BHP recevra d’ici la fin du premier semestre 2023 les trois derniers vraquiers alimentés au GNL d’une série de cinq que le groupe minier a affrétés pour cinq ans auprès du propriétaire de flotte singapourien Eastern Pacific Shipping. Le producteur de quantité de minerais a réceptionné les deux premiers au début de l'année.
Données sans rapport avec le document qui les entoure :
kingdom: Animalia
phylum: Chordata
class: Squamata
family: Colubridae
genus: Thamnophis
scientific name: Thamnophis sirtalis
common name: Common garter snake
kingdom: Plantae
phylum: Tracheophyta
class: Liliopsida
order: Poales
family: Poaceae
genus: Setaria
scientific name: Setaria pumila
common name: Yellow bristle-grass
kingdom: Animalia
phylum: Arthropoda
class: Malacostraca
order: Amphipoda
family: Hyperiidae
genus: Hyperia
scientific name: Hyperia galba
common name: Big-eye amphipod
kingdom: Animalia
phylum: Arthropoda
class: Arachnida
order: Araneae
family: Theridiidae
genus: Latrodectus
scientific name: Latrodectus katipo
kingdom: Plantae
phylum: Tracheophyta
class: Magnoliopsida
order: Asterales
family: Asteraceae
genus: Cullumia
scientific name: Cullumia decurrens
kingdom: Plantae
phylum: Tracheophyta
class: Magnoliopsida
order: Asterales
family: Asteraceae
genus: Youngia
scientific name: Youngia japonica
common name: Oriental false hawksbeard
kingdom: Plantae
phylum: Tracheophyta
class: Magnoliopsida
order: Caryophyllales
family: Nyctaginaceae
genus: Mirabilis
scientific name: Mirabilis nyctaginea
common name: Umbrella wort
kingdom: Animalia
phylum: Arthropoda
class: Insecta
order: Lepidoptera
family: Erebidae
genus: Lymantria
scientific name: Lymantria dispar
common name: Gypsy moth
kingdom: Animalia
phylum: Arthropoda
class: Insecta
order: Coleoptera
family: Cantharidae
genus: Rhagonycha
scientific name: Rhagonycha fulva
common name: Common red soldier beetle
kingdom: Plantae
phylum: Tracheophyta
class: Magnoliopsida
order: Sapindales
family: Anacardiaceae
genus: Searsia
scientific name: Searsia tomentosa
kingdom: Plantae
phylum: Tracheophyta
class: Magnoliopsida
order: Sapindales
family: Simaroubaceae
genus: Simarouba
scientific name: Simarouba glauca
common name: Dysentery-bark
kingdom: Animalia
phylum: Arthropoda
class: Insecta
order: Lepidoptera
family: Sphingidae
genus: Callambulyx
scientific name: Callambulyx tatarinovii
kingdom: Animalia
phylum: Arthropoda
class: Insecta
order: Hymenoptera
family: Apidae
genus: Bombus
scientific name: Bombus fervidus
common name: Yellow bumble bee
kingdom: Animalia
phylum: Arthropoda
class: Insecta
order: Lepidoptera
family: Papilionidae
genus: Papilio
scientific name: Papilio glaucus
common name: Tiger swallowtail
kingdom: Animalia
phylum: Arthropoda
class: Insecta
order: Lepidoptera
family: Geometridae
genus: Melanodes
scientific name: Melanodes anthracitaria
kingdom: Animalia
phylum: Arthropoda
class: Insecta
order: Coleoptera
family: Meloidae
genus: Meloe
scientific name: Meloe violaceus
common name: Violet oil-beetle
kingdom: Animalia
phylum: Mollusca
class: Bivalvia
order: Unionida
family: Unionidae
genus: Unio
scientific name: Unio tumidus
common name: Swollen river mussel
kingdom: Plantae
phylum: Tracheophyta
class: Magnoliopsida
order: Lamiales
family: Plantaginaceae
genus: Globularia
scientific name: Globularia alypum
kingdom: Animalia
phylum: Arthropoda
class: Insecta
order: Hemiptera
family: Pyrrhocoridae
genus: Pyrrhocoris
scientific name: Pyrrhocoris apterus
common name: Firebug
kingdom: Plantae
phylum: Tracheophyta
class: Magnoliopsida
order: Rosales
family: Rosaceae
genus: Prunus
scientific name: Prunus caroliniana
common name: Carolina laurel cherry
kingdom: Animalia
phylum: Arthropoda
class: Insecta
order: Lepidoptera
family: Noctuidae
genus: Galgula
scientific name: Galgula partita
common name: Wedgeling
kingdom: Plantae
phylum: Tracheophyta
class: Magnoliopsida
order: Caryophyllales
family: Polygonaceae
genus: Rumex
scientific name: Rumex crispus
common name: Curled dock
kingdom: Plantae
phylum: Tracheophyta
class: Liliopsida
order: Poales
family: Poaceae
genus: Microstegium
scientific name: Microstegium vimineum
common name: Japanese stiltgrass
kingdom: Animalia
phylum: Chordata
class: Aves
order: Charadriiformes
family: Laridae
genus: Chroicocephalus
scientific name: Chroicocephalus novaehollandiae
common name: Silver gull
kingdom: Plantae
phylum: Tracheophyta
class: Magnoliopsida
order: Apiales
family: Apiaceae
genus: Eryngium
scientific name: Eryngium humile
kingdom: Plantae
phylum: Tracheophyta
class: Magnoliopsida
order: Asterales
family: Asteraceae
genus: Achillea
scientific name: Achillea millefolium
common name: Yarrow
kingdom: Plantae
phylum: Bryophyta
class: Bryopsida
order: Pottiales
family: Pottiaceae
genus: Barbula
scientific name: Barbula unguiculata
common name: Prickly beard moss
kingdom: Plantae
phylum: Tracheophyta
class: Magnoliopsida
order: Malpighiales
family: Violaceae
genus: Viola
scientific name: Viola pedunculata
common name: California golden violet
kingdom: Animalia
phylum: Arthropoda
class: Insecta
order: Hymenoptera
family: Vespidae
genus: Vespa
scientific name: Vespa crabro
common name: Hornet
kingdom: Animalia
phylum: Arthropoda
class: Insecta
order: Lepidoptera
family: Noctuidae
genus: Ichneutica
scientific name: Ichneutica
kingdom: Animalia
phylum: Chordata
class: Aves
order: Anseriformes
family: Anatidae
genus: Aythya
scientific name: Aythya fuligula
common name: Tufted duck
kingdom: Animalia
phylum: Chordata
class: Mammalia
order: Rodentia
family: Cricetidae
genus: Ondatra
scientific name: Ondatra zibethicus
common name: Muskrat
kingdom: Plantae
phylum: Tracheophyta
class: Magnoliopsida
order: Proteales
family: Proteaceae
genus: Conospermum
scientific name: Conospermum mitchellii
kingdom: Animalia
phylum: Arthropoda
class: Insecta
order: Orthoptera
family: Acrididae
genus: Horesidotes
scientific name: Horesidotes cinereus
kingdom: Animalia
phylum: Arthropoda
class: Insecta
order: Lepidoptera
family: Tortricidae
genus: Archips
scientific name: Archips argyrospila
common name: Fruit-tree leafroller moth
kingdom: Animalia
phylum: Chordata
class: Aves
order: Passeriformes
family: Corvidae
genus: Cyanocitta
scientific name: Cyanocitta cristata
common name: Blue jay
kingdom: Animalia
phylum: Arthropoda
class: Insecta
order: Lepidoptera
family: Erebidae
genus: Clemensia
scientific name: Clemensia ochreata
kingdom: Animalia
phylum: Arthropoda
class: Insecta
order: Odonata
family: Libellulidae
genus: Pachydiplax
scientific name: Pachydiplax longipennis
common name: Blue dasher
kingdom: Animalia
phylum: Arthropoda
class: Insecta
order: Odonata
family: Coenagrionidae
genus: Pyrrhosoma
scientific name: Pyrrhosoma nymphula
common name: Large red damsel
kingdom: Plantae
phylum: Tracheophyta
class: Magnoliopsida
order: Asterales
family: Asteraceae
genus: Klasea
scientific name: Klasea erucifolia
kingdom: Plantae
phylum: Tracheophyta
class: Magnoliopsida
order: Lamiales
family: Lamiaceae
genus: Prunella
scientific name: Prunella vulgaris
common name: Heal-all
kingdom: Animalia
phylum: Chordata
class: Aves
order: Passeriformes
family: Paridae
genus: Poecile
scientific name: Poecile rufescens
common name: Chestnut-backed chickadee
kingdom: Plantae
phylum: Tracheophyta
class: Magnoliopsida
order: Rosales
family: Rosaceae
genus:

Et en février, la tête de série avait reçu son premier avitaillement à Singapour par le souteur FuelLNG Bellina de Shell avec lequel l’anglo-australienne a signé un contrat long terme pour sécuriser ses approvisionnements, a indiqué à Reuters Fergus Eley, en charge du fret maritime chez BHP, en marge du Sibcon. Ce qui devrait mettre le puissant groupe minier à l’abri de la volatilité sans précédent des prix du GNL sur le marché spot, exacerbée depuis les tensions entre l’Ukraine et la Russie. Les prix du gaz ont en effet grimpé en flèche, jusqu’à plus de 2 000 $ la tonne, leur plus haut niveau depuis au moins 2010, l'Europe ayant augmenté ses importations de GNL pour remplacer le gaz russe.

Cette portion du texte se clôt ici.